Bestatter seekrank - Rita Dethlefs springt ein

Nachdem sie damals gefragt worden ist, ob sie auf den Schiffen als Saisonkraft einspringen könne, arbeitete sie in der Küche und als Bedienung. Und dann im Jahr 2000 geschah es. „An dem Tag war ein ganz doller Sturm“, erzählt Rita Dethlefs. „Der Bestatter war seekrank und keiner sagte etwas“. Da ergriff sie die Mappe mit den Namen der Angehörigen, in der zudem ein Gedicht von Theodor Storm abgedruckt war, das der Bestatter für seine Trauerrede vorbereitet hatte. Die hielt nun Rita Dethlefs spontan. „Das Gedicht werde ich nie vergessen: Am Haff nun fliegt die Möwe und Dämmerung bricht herein“, erinnert sie sich.

Trauerreden auf Platt kommen gut an

Ihre Ansprache kam so gut an, dass sie seitdem regelmäßig die Seebestattungen auf den Adler-Schiffen begleitet. „Man wächst mit seinen Aufgaben“, sagt Rita Dethlefs, die sich immer tiefer mit Trauerarbeit befasste und hierzu auch Fortbildungen und Seminare besuchte. Viele der Ansprachen und Gebete, die sie vorträgt, sind auf Plattdeutsch. Das sei vielen Angehörigen wichtig und komme sogar bei den Menschen aus ganz anderen Regionen gut an. Eine Berlinerin habe einmal gesagt: „Ich habe zwar nichts verstanden, aber das war so schön.“

Am Anfang der 2000er Jahre waren es noch wenige Seebestattungen, weil damals die rechtlichen Voraussetzungen dafür strenger waren, aber mit der Zeit wurden es immer mehr, sodass Rita Dethlefs im vergangenen Jahr 125 Trauerfeiern durchführen konnte. Im Jahr 2005 ging von Rita Dethlefs die Initiative aus, einen Gedenkstein nahe der Schiffanlegestelle zu errichten, auf dem die Namen der seebestatteten Menschen angebracht sind. „Ursprünglich sollte es nur ein Gedenkstein sein, aber es sind mittlerweile drei daraus geworden“, sagt sie.

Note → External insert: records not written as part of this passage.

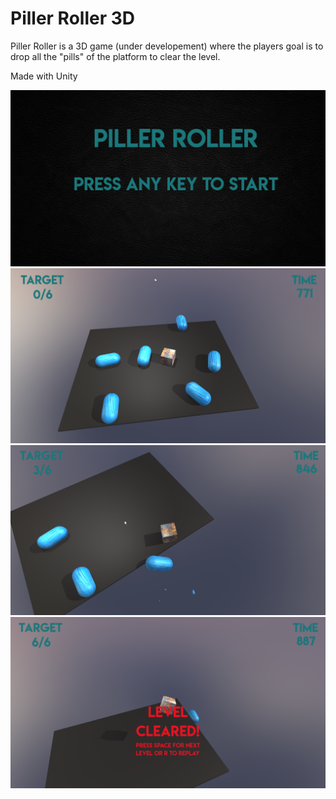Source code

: # Piller Roller 3D
Piller Roller is a 3D game (under developement) where the players goal is to drop all the "pills" of the platform to clear the level.

Made with Unity

![](Piller%20Roller/images/piller_roller4.png)
![](Piller%20Roller/images/piller_roller1.png)
![](Piller%20Roller/images/piller_roller2.png)
![](Piller%20Roller/images/piller_roller3.png)
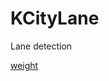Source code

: # KCityLane
Lane detection

[weight](https://drive.google.com/file/d/1UuMrrlkTJFpI7PyR474veIBcgeB0pkWD/view?usp=sharing)

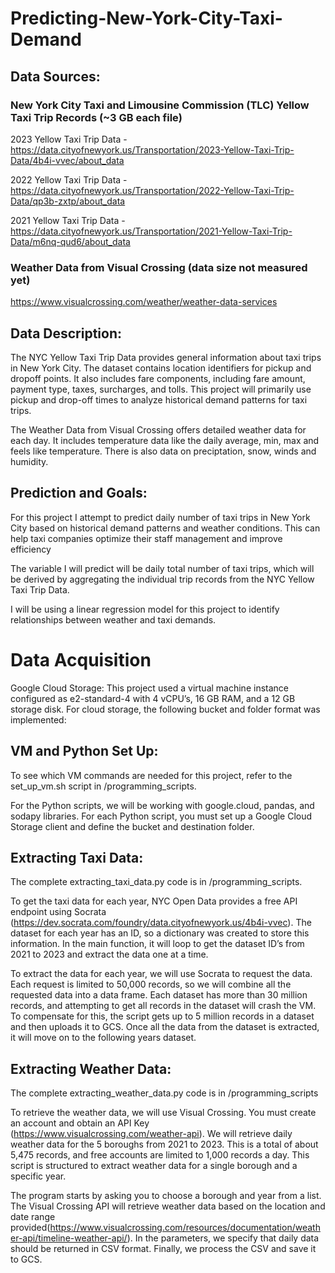 # Predicting-New-York-City-Taxi-Demand

## Data Sources:
### New York City Taxi and Limousine Commission (TLC) Yellow Taxi Trip Records (~3 GB each file)
2023 Yellow Taxi Trip Data - https://data.cityofnewyork.us/Transportation/2023-Yellow-Taxi-Trip-Data/4b4i-vvec/about_data 

2022 Yellow Taxi Trip Data - https://data.cityofnewyork.us/Transportation/2022-Yellow-Taxi-Trip-Data/qp3b-zxtp/about_data

2021 Yellow Taxi Trip Data - https://data.cityofnewyork.us/Transportation/2021-Yellow-Taxi-Trip-Data/m6nq-qud6/about_data

### Weather Data from Visual Crossing (data size not measured yet)
https://www.visualcrossing.com/weather/weather-data-services

## Data Description:
The NYC Yellow Taxi Trip Data provides general information about taxi trips in New York City. The dataset contains location identifiers for pickup and dropoff points. It also includes fare components, including fare amount, payment type, taxes, surcharges, and tolls. This project will primarily use pickup and drop-off times to analyze historical demand patterns for taxi trips.

The Weather Data from Visual Crossing offers detailed weather data for each day. It includes temperature data like the daily average, min, max and feels like temperature. There is also data on preciptation, snow, winds and humidity. 

## Prediction and Goals:
For this project I attempt to predict daily number of taxi trips in New York City based on historical demand patterns and weather conditions. This can help taxi companies optimize their staff management and improve efficiency 

The variable I will predict will be daily total number of taxi trips, which will be derived by aggregating the individual trip records from the NYC Yellow Taxi Trip Data.

I will be using a linear regression model for this project to identify relationships between weather and taxi demands. 

# Data Acquisition 
Google Cloud Storage:
This project used a virtual machine instance configured as e2-standard-4 with 4 vCPU’s, 16 GB RAM, and a 12 GB storage disk. For cloud storage, the following bucket and folder format was implemented: 


## VM and Python Set Up:
To see which VM commands are needed for this project, refer to the set_up_vm.sh script in /programming_scripts. 

For the Python scripts, we will be working with google.cloud, pandas, and sodapy libraries. For each Python script, you must set up a Google Cloud Storage client and define the bucket and destination folder.

## Extracting Taxi Data:
The complete extracting_taxi_data.py code is in /programming_scripts.

To get the taxi data for each year, NYC Open Data provides a free API endpoint using Socrata (https://dev.socrata.com/foundry/data.cityofnewyork.us/4b4i-vvec). The dataset for each year has an ID, so a dictionary was created to store this information. In the main function, it will loop to get the dataset ID’s from 2021 to 2023 and extract the data one at a time. 

To extract the data for each year, we will use Socrata to request the data. Each request is limited to 50,000 records, so we will combine all the requested data into a data frame. Each dataset has more than 30 million records, and attempting to get all records in the dataset will crash the VM. To compensate for this, the script gets up to 5 million records in a dataset and then uploads it to GCS. Once all the data from the dataset is extracted, it will move on to the following years dataset. 

## Extracting Weather Data:
The complete extracting_weather_data.py code is in /programming_scripts

To retrieve the weather data, we will use Visual Crossing. You must create an account and obtain an API Key (https://www.visualcrossing.com/weather-api). We will retrieve daily weather data for the 5 boroughs from 2021 to 2023. This is a total of about 5,475 records, and free accounts are limited to 1,000 records a day. This script is structured to extract weather data for a single borough and a specific year. 

The program starts by asking you to choose a borough and year from a list. The Visual Crossing API will retrieve weather data based on the location and date range provided(https://www.visualcrossing.com/resources/documentation/weather-api/timeline-weather-api/). In the parameters, we specify that daily data should be returned in CSV format. Finally, we process the CSV and save it to GCS.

Regelmäßig finden Ausfahrten statt, an denen die Angehörigen mit dem Schiff dorthin zurückfahren, wo ihr Angehöriger beigesetzt worden ist – so auch bei der Abschiedsfahrt an diesem Tag. „Am Anfang und am Ende der Fahrt sind alle ausgelassen, aber dann, wenn die Rosen ins Meer geworfen werden, herrscht eine andere Stimmung“, sagt Pastor Georg Reynders von der Altkatholischen Pfarrgemeinde St. Theresia auf Nordstrand, der im Wechsel mit dem evangelischen Pastor Thorsten Wiese die Fahrten begleitet. Diese ist nun auch die letzte Fahrt von Rita Dethlefs. Ein Zitat wurde an diesem Tag häufiger genannt: „Niemals geht man so ganz“. Und dieser Sinnspruch hatte an diesem Tag gleich mehrere Bedeutungen: Ein verstorbener Mensch geht niemals ganz, weil er in seinen Erinnerungen weiterlebt. Und Rita Dethlefs wird wohl niemals so ganz in den Ruhestand gehen und auch noch viele Jahre lang den Menschen Trost und Beistand geben: „Das ist nicht nur ein Beruf. Es ist eine Berufung“, sagt sie.